(Collected data entries)
((
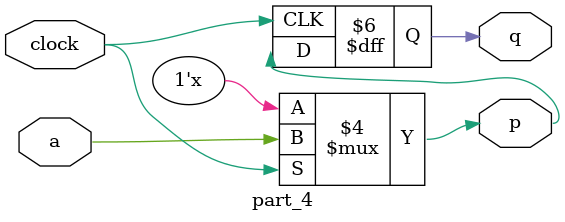
<source format=v>
module part_4(
    input clock,
    input a,
    output reg p,
    output reg q
);
    
always @(*)begin
        if(clock)
            p = a;
        else
            p = p;
    end

    always @(negedge clock) begin
            q <= p;
    end

endmodule

</source>
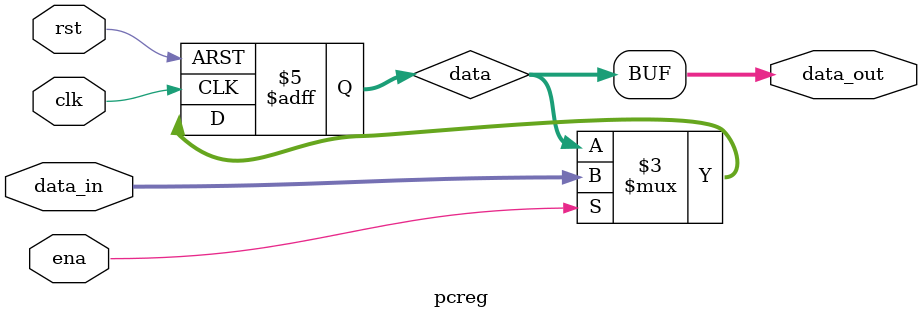
<source format=v>
`timescale 1ns / 1ps

module pcreg(
    input clk,
    input rst,
    input ena,
    input [31:0] data_in,
    output [31:0] data_out
    );
    
    reg [31:0] data=32'b0;

    always @(posedge clk or posedge rst) begin
        if(rst) data<=32'h00400000;        //reset key
        else begin
            if(ena) data<=data_in;        //enable ,input 
        end
    end
    
    assign data_out    =   data;
    
endmodule

</source>
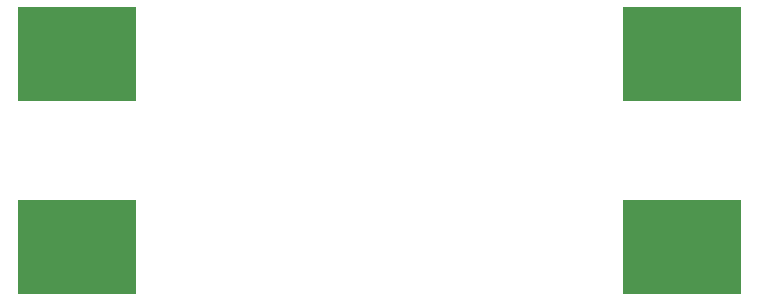
<source format=gbr>
G04 EAGLE Gerber RS-274X export*
G75*
%MOMM*%
%FSLAX34Y34*%
%LPD*%
%INSolderpaste Top*%
%IPPOS*%
%AMOC8*
5,1,8,0,0,1.08239X$1,22.5*%
G01*
%ADD10R,10.000000X8.000000*%


D10*
X261900Y268600D03*
X261900Y431600D03*
X773900Y268600D03*
X773900Y431600D03*
M02*

</source>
))
Output every line above exactly as it stands, and drop any picture.

Answer space:
<source format=v>
module part_4(
    input clock,
    input a,
    output reg p,
    output reg q
);
    
always @(*)begin
        if(clock)
            p = a;
        else
            p = p;
    end

    always @(negedge clock) begin
            q <= p;
    end

endmodule

</source>
<source format=v>
`timescale 1ns / 1ps

module pcreg(
    input clk,
    input rst,
    input ena,
    input [31:0] data_in,
    output [31:0] data_out
    );
    
    reg [31:0] data=32'b0;

    always @(posedge clk or posedge rst) begin
        if(rst) data<=32'h00400000;        //reset key
        else begin
            if(ena) data<=data_in;        //enable ,input 
        end
    end
    
    assign data_out    =   data;
    
endmodule

</source>
<source format=gbr>
G04 EAGLE Gerber RS-274X export*
G75*
%MOMM*%
%FSLAX34Y34*%
%LPD*%
%INSolderpaste Top*%
%IPPOS*%
%AMOC8*
5,1,8,0,0,1.08239X$1,22.5*%
G01*
%ADD10R,10.000000X8.000000*%


D10*
X261900Y268600D03*
X261900Y431600D03*
X773900Y268600D03*
X773900Y431600D03*
M02*

</source>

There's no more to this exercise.